[THE PROBLEM]: Continue the passage on object-oriented design and object-oriented programming, starting right after its last sentence.

[PROVIDED TEXT]:
Like there is no middle ground or bad OOP. Also recruiter ask for OOP and if you don't
mention it you are in the second.
I've been a web architect for several years. I think there needs to be a clear distinction between OO design and OO programming. In OOD, you are designing with concepts that make it easier to change parts of the application without dependency on other parts. OOP is implementing an OO design in all (or nearly all) objects of some type. As a programmer, to make the leap from OOD to OOP requires that you know how to create applications using objects. However, just as your code should be programmed to an interface and not an implementation, your design should not be (or at least attempt to not be) dependent on the language in which it will be implemented. Granted, each language has its own nuances, big and small, which make certain design implementations easier, but the design shouldn't require it.

[DATASET]:
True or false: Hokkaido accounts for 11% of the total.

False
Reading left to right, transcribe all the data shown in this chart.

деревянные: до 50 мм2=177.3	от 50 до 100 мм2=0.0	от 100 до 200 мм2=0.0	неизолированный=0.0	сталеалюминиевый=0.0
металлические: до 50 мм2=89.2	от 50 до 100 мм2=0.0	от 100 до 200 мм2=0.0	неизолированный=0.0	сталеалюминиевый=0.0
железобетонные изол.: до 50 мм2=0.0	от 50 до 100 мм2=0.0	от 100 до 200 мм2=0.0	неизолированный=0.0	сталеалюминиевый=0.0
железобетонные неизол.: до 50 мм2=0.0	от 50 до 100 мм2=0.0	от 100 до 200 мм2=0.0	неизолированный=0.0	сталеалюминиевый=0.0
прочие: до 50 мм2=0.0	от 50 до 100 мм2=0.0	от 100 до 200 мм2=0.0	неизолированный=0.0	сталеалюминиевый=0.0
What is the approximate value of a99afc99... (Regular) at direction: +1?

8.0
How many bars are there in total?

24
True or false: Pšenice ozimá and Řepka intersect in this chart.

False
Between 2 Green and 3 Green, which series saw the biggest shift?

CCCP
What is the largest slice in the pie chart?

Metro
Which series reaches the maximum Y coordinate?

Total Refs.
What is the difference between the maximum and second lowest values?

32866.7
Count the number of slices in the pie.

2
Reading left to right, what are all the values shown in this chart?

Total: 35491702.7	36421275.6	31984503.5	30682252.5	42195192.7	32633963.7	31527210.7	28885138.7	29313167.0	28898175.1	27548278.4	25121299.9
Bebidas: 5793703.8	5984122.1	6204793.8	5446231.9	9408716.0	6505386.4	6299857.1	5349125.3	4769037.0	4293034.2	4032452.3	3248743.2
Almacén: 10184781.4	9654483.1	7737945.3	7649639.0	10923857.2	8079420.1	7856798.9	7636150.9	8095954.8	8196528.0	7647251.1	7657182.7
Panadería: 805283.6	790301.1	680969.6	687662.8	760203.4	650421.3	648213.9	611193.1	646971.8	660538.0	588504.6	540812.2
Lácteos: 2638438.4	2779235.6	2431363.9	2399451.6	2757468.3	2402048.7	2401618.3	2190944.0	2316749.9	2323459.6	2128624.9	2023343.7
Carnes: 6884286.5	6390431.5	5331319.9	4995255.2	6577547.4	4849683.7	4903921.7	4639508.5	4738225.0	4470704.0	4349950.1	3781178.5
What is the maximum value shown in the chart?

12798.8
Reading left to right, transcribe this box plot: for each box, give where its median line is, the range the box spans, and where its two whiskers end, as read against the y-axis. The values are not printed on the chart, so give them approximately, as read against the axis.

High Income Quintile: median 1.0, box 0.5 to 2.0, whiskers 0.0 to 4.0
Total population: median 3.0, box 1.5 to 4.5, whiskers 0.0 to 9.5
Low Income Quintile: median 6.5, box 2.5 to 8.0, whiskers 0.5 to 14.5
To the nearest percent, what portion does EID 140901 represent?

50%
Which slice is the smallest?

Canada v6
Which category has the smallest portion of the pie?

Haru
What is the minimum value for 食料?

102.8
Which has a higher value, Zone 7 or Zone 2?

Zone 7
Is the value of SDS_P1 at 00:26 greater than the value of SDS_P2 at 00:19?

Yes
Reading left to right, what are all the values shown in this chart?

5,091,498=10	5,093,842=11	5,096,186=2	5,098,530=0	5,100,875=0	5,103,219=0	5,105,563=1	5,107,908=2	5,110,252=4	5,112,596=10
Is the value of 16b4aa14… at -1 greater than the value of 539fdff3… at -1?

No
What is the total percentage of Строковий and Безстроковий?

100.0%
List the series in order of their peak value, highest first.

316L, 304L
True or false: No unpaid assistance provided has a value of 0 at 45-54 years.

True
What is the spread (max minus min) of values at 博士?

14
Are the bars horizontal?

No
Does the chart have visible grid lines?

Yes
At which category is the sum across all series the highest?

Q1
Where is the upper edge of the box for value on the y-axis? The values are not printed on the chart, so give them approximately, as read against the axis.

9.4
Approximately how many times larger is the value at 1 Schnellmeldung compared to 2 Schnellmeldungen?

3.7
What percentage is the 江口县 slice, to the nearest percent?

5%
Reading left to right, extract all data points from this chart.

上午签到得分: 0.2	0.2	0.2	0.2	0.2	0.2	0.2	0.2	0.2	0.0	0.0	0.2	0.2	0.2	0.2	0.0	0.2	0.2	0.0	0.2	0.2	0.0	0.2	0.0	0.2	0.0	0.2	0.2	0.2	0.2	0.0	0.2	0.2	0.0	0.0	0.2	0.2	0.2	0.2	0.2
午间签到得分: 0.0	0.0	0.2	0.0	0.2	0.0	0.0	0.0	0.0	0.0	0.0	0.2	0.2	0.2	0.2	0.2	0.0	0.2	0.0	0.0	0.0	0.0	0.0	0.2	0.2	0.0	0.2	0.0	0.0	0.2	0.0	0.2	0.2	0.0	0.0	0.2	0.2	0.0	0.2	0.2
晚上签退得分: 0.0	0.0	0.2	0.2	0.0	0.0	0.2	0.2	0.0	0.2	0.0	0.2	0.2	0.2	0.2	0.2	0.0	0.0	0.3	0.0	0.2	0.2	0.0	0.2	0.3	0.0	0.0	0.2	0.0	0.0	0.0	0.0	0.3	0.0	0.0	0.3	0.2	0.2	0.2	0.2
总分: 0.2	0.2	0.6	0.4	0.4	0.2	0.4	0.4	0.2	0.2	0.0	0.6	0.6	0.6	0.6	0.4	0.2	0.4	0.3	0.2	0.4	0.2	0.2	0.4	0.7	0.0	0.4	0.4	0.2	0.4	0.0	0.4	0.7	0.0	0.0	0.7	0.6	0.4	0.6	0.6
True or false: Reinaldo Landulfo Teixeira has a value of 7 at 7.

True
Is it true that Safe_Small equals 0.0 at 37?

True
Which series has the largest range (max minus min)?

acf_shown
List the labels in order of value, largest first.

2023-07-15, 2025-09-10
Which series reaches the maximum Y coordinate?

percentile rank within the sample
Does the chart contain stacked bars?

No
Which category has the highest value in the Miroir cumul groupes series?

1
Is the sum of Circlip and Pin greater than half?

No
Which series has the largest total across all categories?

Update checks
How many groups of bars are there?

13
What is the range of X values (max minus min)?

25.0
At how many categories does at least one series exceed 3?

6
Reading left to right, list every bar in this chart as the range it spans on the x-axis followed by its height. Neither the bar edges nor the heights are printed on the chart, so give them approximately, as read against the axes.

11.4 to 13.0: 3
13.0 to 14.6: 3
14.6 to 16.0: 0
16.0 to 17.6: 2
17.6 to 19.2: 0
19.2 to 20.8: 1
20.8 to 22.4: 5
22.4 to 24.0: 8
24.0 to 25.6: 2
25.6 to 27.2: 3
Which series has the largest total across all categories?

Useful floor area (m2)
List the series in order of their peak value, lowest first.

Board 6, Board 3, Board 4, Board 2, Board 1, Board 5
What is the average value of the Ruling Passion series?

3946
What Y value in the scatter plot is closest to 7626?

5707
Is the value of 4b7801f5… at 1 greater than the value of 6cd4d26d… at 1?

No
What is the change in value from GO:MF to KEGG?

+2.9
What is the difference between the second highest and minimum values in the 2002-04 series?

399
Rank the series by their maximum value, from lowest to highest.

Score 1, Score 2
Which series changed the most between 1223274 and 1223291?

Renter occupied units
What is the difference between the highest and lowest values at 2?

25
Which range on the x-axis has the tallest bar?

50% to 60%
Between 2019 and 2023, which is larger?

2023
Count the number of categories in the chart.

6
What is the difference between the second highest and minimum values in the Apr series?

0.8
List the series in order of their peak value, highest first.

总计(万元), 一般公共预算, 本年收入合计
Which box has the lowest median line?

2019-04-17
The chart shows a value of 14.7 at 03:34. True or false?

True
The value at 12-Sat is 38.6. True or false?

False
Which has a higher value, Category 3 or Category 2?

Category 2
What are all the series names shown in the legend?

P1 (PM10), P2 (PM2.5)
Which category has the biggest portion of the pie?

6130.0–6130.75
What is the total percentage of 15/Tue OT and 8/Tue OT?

[TASK OUTPUT]:
As for OOP and maintenance, if you define maintenance as the daily routine of making sure code runs, then OOP doesn't make anything easier, and can, make things more complex as the programmer needs to conceptualize decoupled objects and understand complex object interactions. However, from an architectural standpoint, when the application needs to change because of the ever moving targets of the business shift, then OO design (not necessarily OO code) makes it easier to code. The concepts behind good OO design can, in large parts be applied to procedural programming. A lot of CF web apps end up nothing more than procedural code wrapped in components and some data beans. So you've created objects but the overal design is still procedural.
It all boils down to experience. All the times we looked at code and said, "next time I should it this way". After you've said that to yourself often enough, you might find that OOD isn't so bad after all.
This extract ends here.